Encoding simplicial quantum geometry in group field theories
Daniele Oriti, Tamer Tlas
TL;DR
The paper develops an extended GFT framework that couples group and Lie algebra variables to encode simplicial geometry directly in the action. In 3d, a modified field symmetry ties the $B$-variables to the discrete connection, producing Feynman amplitudes that form a simplicial path integral with a Regge-like action and a transparent link between triads and connections; a Lorentzian version further yields causal BF-type amplitudes. In 4d, the construction generalizes but does not reproduce the full BF action, highlighting the need for simplicity constraints or a different kinetic term, and suggesting non-commutative reformulations as future avenues.
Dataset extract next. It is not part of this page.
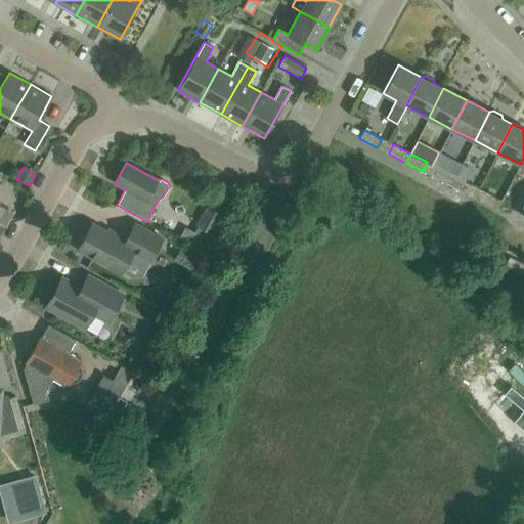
[(451,185),(455,177),(439,168),(434,177),(451,185)]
Overall, the work clarifies how geometry can be embedded in GFT actions and points to concrete modifications to align GFT amplitudes with simplicial gravity in higher dimensions. The results have implications for unifying LQG/spin foams with Regge-like and causal triangulations, guiding subsequent refinements of GFT dynamics.
Abstract
We show that a new symmetry requirement on the GFT field, in the context of an extended GFT formalism, involving both Lie algebra and group elements, leads, in 3d, to Feynman amplitudes with a simplicial path integral form based on the Regge action, to a proper relation between the discrete connection and the triad vectors appearing in it, and to a much more satisfactory and transparent encoding of simplicial geometry already at the level of the GFT action.